Desperate times: taxes up to offset revenue deficit

Losing income to highway liquor ban, pay commission hikes and GST, govt. increases stamp duty on gifts deeds, surcharge on petrol

May 19, 2017 12:39 am | Updated 12:39 am IST

Drying up: The State government is expected to lose ₹7,000 crore due to the Supreme Court ban on sale of liquor near national highways.

Drying up: The State government is expected to lose ₹7,000 crore due to the Supreme Court ban on sale of liquor near national highways.

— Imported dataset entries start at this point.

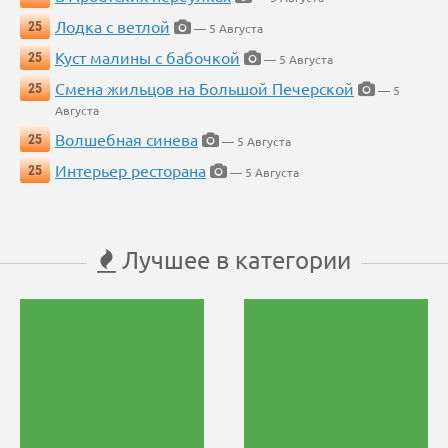
Лодка с ветлой
25
— 5 Августа
Куст малины с бабочкой
25
— 5 Августа
Смена жильцов на Большой Печерской
25
— 5
Августа
Волшебная синева
25
— 5 Августа
Интерьер ресторана
25
— 5 Августа
Лучшее в категории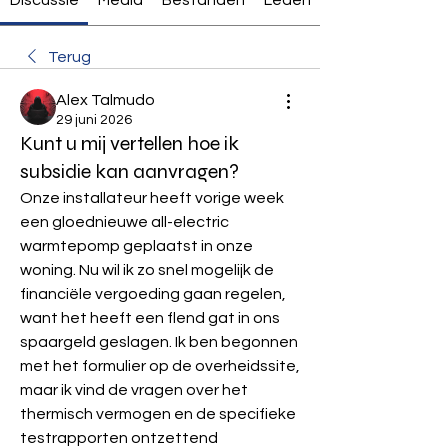
Terug
Alex Talmudo
29 juni 2026
Kunt u mij vertellen hoe ik
subsidie ​​kan aanvragen?
Onze installateur heeft vorige week 
een gloednieuwe all-electric 
warmtepomp geplaatst in onze 
woning. Nu wil ik zo snel mogelijk de 
financiële vergoeding gaan regelen, 
want het heeft een flend gat in ons 
spaargeld geslagen. Ik ben begonnen 
met het formulier op de overheidssite, 
maar ik vind de vragen over het 
thermisch vermogen en de specifieke 
testrapporten ontzettend 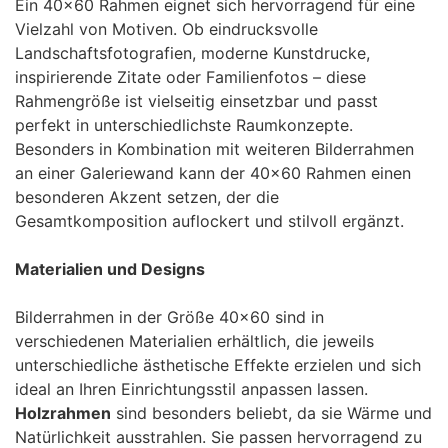
Ein 40×60 Rahmen eignet sich hervorragend für eine
Vielzahl von Motiven. Ob eindrucksvolle
Landschaftsfotografien, moderne Kunstdrucke,
inspirierende Zitate oder Familienfotos – diese
Rahmengröße ist vielseitig einsetzbar und passt
perfekt in unterschiedlichste Raumkonzepte.
Besonders in Kombination mit weiteren Bilderrahmen
an einer Galeriewand kann der 40×60 Rahmen einen
besonderen Akzent setzen, der die
Gesamtkomposition auflockert und stilvoll ergänzt.
Materialien und Designs
Bilderrahmen in der Größe 40×60 sind in
verschiedenen Materialien erhältlich, die jeweils
unterschiedliche ästhetische Effekte erzielen und sich
ideal an Ihren Einrichtungsstil anpassen lassen.
Holzrahmen
sind besonders beliebt, da sie Wärme und
Natürlichkeit ausstrahlen. Sie passen hervorragend zu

Mumbai: The spectre of rising revenue deficit has the State government going in for rather desperate measures, including raising the stamp duty on gift and conveyance deeds. Earlier, the stamp duty on these deeds, including those between blood relatives, ranged between ₹200 and ₹500. The State Cabinet has now decided to increase this to 3% of the property’s market value. The State budget for 2017-18 has estimated the revenue deficit for that year at ₹4,511 crore.

To add to people’s woes, the BJP-led government increased the surcharge on the sale of petrol from ₹9 to ₹11. This effectively negates the recent reduction in petrol prices of ₹2.16 announced by the Central government, and gives Maharashtra the dubious distinction of having the country’s most expensive petrol at ₹76.91 per litre. Last week, the government also appointed a committee to look into ways to increase revenue.

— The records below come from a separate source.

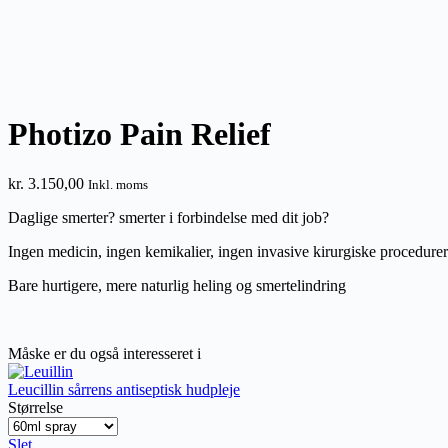
Photizo Pain Relief
kr.
3.150,00
Inkl. moms
Daglige smerter? smerter i forbindelse med dit job?
Ingen medicin, ingen kemikalier, ingen invasive kirurgiske procedurer
Bare hurtigere, mere naturlig heling og smertelindring
Måske er du også interesseret i
Leucillin sårrens antiseptisk hudpleje
Størrelse
Slet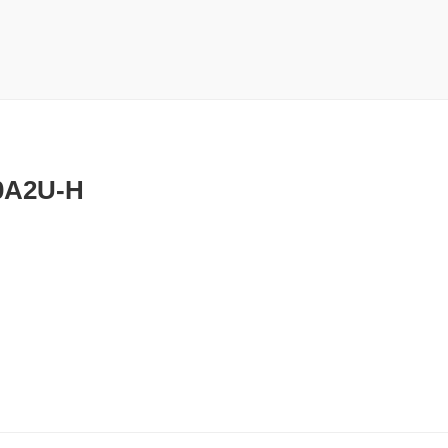
0A2U-H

While the government hopes to earn an additional ₹400 crore to ₹500 crore through these measures, it is uncomfortably aware of the fall in revenue due to certain measures taken over the past year. The Supreme Court ban on sale of liquor within 500 metres of national highways will translate into an estimated ₹7,000-crore loss to the State exchequer, while implementing the Seventh Pay Commission recommendations will mean an additional expenditure of ₹15,000 crore annually, and increase the amount spent on salaries and pensions to around ₹1.25 lakh crore per year.

When the Goods and Services Tax (GST) comes into force, the State government will have to offset the losses suffered by 26 municipal corporations where Local Body Taxes (LBT) has already been abolished in 2015. Only the BMC will have losses due to abolition of Octroi reimbursed by the Centre. This expenditure is estimated to be nearly ₹6,000 crore and increase by at least 8-10% every year.

While government officials declined to comment, the Opposition was quick to accuse the government of ‘financial indiscipline’. “The government has suffered financial losses after the SC ban [on liquor sales near national highways], and it is trying to compensate for this by taxing the common man. The government has failed to provide relief to people despite the fall in international prices of crude oil. The situation may worsen after the introduction of GST,” Leader of Opposition and senior Congress leader Radhakrishna Vikhe-Patil said.